For those who don’t already bleed purple, the project offers a crash course on Northwestern attitudes, humor and terminology. For the student lexicographers, the endeavor opens their eyes to the challenges of creating a dictionary from scratch. 

It is a more complex task than one might assume, as students continually confront questions about inclusiveness, ethics, bias and the value of digital media versus print. 

“Discussion and debate are constant,” Elliott says, “and students learn just how difficult this endeavor is.”

Now featuring more than 300 entries, the WildWords website invites visitors to indicate whether they’ve heard of each term, and if so, how often they use it. 

Cognitive science and linguistics double major Sherry Vernon  ’15 took the WildWords course during the last quarter of her senior year. To her surprise, she encountered slang terms for campus buildings, groups and clubs that she had not heard during her four years at Northwestern. Her preconceptions regarding language, she says, were challenged. 
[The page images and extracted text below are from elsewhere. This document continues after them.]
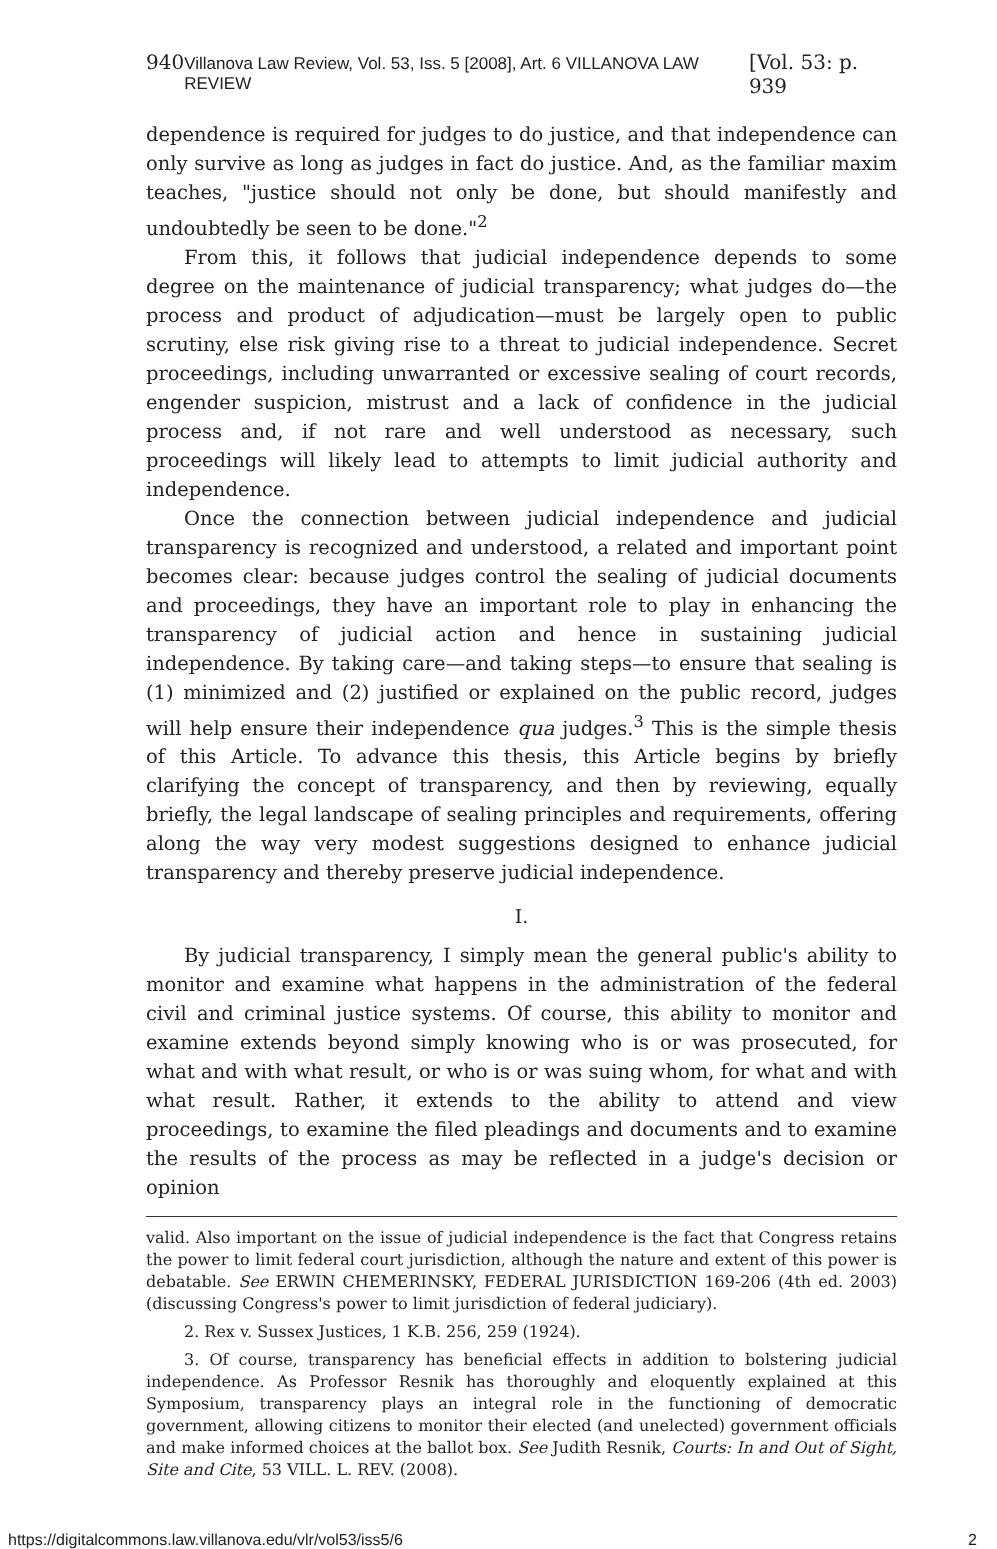940 Villanova Law Review, Vol. 53, Iss. 5 [2008], Art. 6 VILLANOVA LAW REVIEW [Vol. 53: p. 939
dependence is required for judges to do justice, and that independence can only survive as long as judges in fact do justice. And, as the familiar maxim teaches, "justice should not only be done, but should manifestly and undoubtedly be seen to be done."<sup>2</sup>
From this, it follows that judicial independence depends to some degree on the maintenance of judicial transparency; what judges do—the process and product of adjudication—must be largely open to public scrutiny, else risk giving rise to a threat to judicial independence. Secret proceedings, including unwarranted or excessive sealing of court records, engender suspicion, mistrust and a lack of confidence in the judicial process and, if not rare and well understood as necessary, such proceedings will likely lead to attempts to limit judicial authority and independence.
Once the connection between judicial independence and judicial transparency is recognized and understood, a related and important point becomes clear: because judges control the sealing of judicial documents and proceedings, they have an important role to play in enhancing the transparency of judicial action and hence in sustaining judicial independence. By taking care—and taking steps—to ensure that sealing is (1) minimized and (2) justified or explained on the public record, judges will help ensure their independence qua judges.<sup>3</sup> This is the simple thesis of this Article. To advance this thesis, this Article begins by briefly clarifying the concept of transparency, and then by reviewing, equally briefly, the legal landscape of sealing principles and requirements, offering along the way very modest suggestions designed to enhance judicial transparency and thereby preserve judicial independence.
I.
By judicial transparency, I simply mean the general public's ability to monitor and examine what happens in the administration of the federal civil and criminal justice systems. Of course, this ability to monitor and examine extends beyond simply knowing who is or was prosecuted, for what and with what result, or who is or was suing whom, for what and with what result. Rather, it extends to the ability to attend and view proceedings, to examine the filed pleadings and documents and to examine the results of the process as may be reflected in a judge's decision or opinion
valid. Also important on the issue of judicial independence is the fact that Congress retains the power to limit federal court jurisdiction, although the nature and extent of this power is debatable. See ERWIN CHEMERINSKY, FEDERAL JURISDICTION 169-206 (4th ed. 2003) (discussing Congress's power to limit jurisdiction of federal judiciary).
2. Rex v. Sussex Justices, 1 K.B. 256, 259 (1924).
3. Of course, transparency has beneficial effects in addition to bolstering judicial independence. As Professor Resnik has thoroughly and eloquently explained at this Symposium, transparency plays an integral role in the functioning of democratic government, allowing citizens to monitor their elected (and unelected) government officials and make informed choices at the ballot box. See Judith Resnik, Courts: In and Out of Sight, Site and Cite, 53 VILL. L. REV. (2008).
https://digitalcommons.law.villanova.edu/vlr/vol53/iss5/6 2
“It was fun to have people question my traditional ideas by asking ‘Why?’” Vernon says. “What I think of as ‘the golden rules’ weren’t always there. The language I use has been adapted continuously, and the timeline does not stop with me. That’s an idea that I don’t think I fully understood until sitting down with Professor Elliott and my classmates.”

That, says Matt Taylor, the Multimedia Learning Center information technology director whose team has helped Elliott design and teach the class, is among the project’s chief objectives. 

“This course engenders so much conversation about ethics and community,” Taylor says. “It’s interesting to see how words have come and gone, what students see as controversial and the way this project formalizes what happens in subcultures on our campus.”